┌──

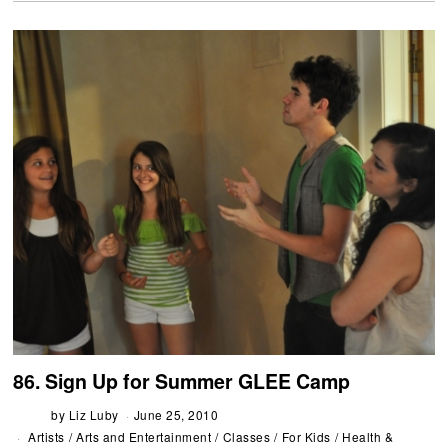
86. Sign Up for Summer GLEE Camp
by
Liz Luby
June 25, 2010
Artists
/
Arts and Entertainment
/
Classes
/
For Kids
/
Health &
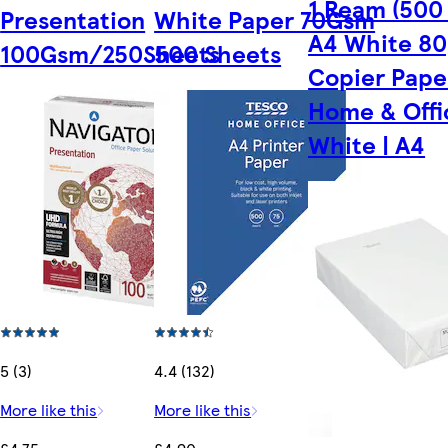
1 Ream (500
Presentation
White Paper 70Gsm
A4 White 8
100Gsm/250Sheets
500 Sheets
Copier Pape
Home & Offi
White | A4
5 (3)
4.4 (132)
More like this
More like this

└──

Return only the count of lines in the records that hold the word "White".

3